Written problem A: According to the GLF Africa 2025 article, how many attendees gathered for the event, and from how many countries?

Selection:

---

You can now stream GLF Africa 2025 on demand.
Humanity is facing a triple crisis of land degradation, biodiversity loss and the climate crisis – and the effects are being felt around the world.
And despite having little responsibility for these problems, Africa is disproportionately suffering the consequences.
Now, there is the added turmoil of a global financial system turned on its head by trade tariffs, conflict and cuts to aid budgets.
Despite these challenges, people across Africa are looking to build a thriving economy based on nature – offering lessons for the world on how to create more regenerative systems.
Last week, over 2,300 attendees from 122 countries gathered in Nairobi, Kenya, and online to explore how nature can power Africa’s present and future.
Here are our five key takeaways from GLF Africa 2025 to help the world innovate, restore and prosper.
The current model isn’t working in Africa because it was never designed to.
“Here’s the uncomfortable truth: Africa’s development blueprint is not African,” said Sellah Bogonko, co-founder and CEO of Jacob’s Ladder Africa.
“It’s a worn-out photocopy of the Global North’s playbook – complete with its triumphs, yes, but also its deep and dangerous mistakes.”
Africa needs a new, unapologetically African model that focuses on regeneration rather than exploitation and includes the natural world by default.
“We are operating in a state where the economy has been given more prominence over nature – yet nature sustains the economy,” said Philip Kilonzo, head of policy, advocacy and communications at the Pan African Climate Justice Alliance.
But change is on the horizon.
“Before us is the opportunity to reimagine a future where Africa stewards its landscapes and shapes its own path,” said CIFOR-ICRAF CEO Éliane Ubalijoro at the event’s opening.
And the continent isn’t starting from scratch: Africa is teeming with natural capital, knowledge, wisdom and an inspiring youthful population.
“With this, we can define and build a nature economy that is nature-positive, socially equitable, inclusive and economically competitive,” Ubalijoro continued.
But this does require the right resources in the right places – meaning moving from aid to investment-centered development.

---

Data records:
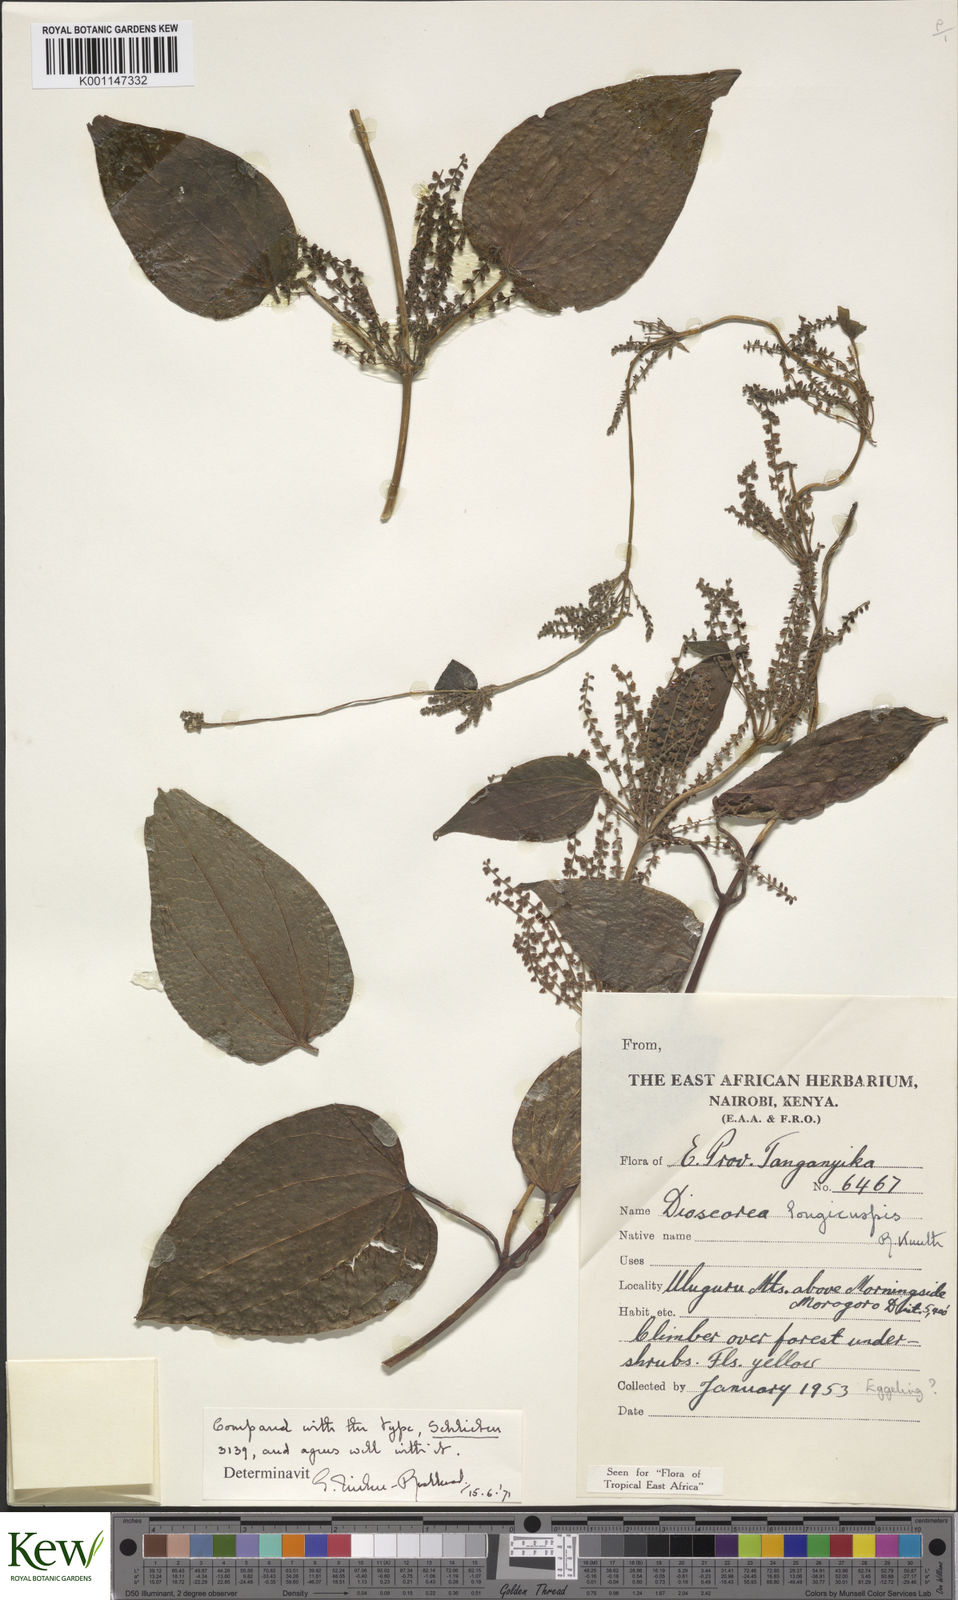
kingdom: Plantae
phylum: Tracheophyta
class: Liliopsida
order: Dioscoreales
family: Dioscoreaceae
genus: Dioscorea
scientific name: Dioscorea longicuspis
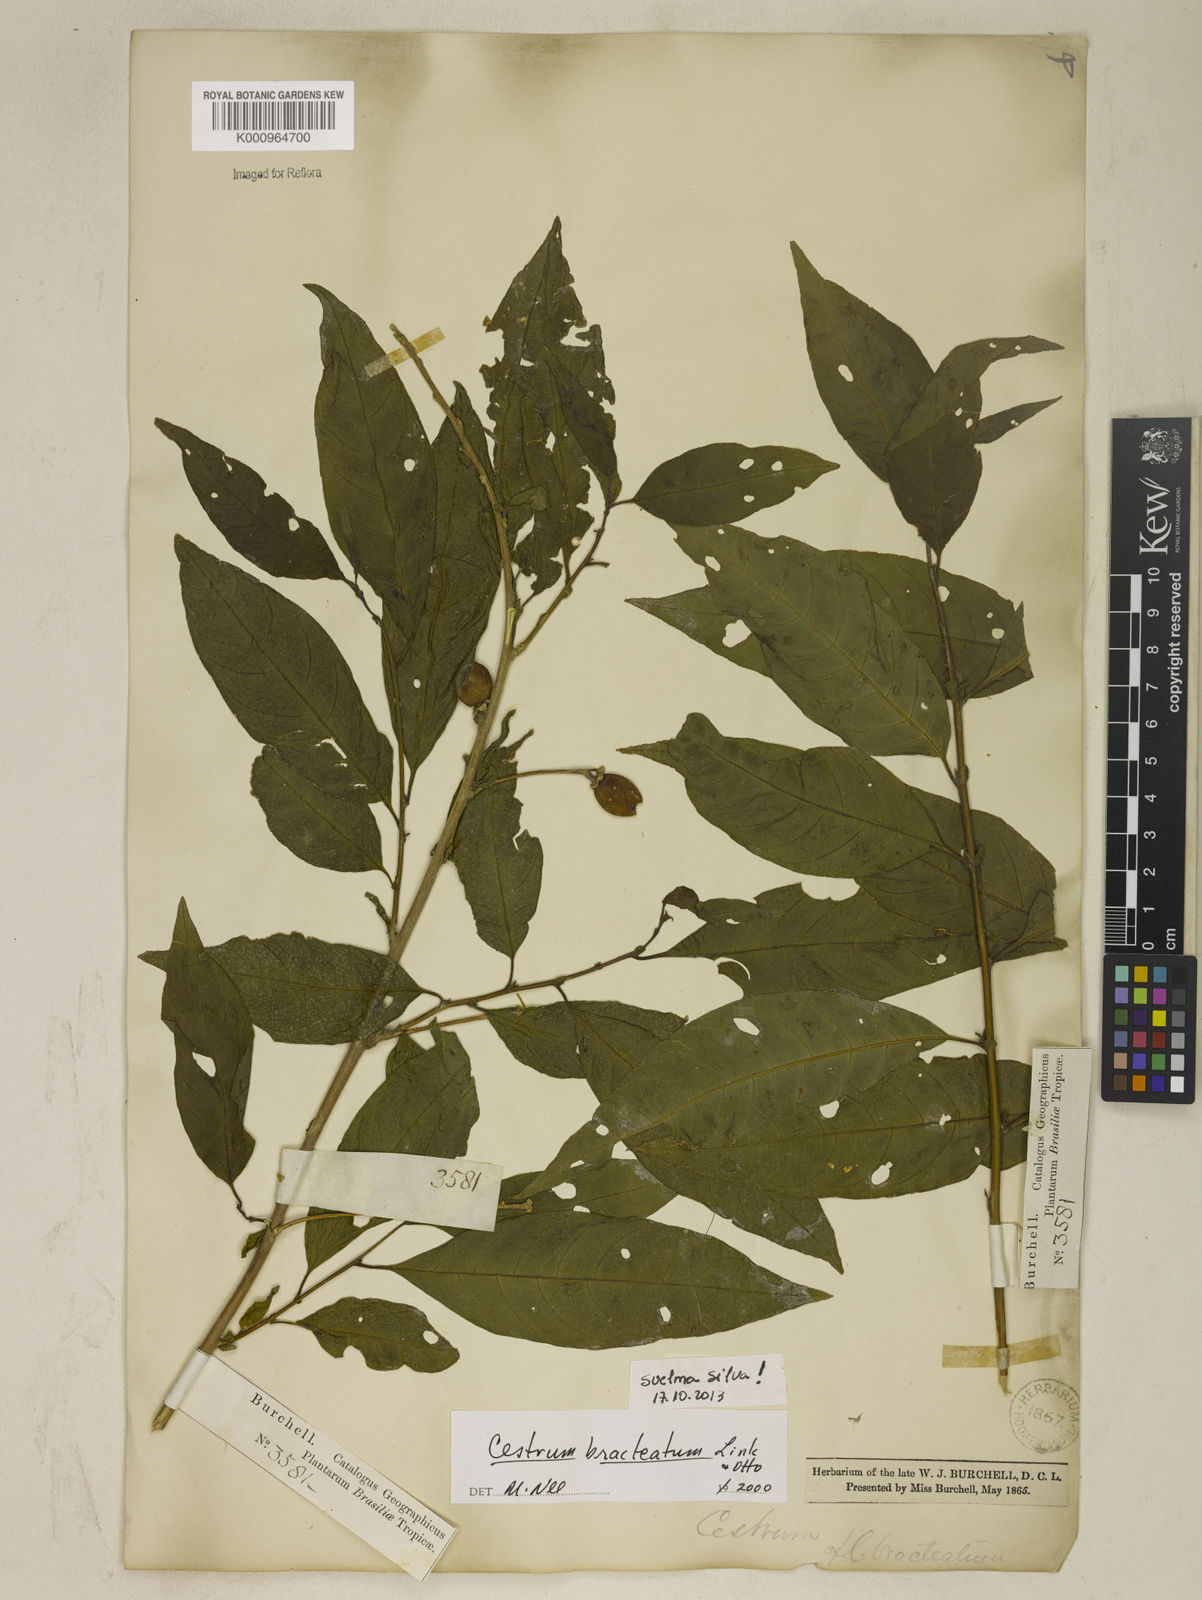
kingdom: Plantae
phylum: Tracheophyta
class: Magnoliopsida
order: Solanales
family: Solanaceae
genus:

---

Written problem B: Arrange every line of the organism records as a numbered list, omitting blank lines and leaving the pictures out.

Exercise solution A: Over 2,300 attendees from 122 countries.

Exercise solution B:
1. kingdom: Plantae
2. phylum: Tracheophyta
3. class: Liliopsida
4. order: Dioscoreales
5. family: Dioscoreaceae
6. genus: Dioscorea
7. scientific name: Dioscorea longicuspis
8. kingdom: Plantae
9. phylum: Tracheophyta
10. class: Magnoliopsida
11. order: Solanales
12. family: Solanaceae
13. genus:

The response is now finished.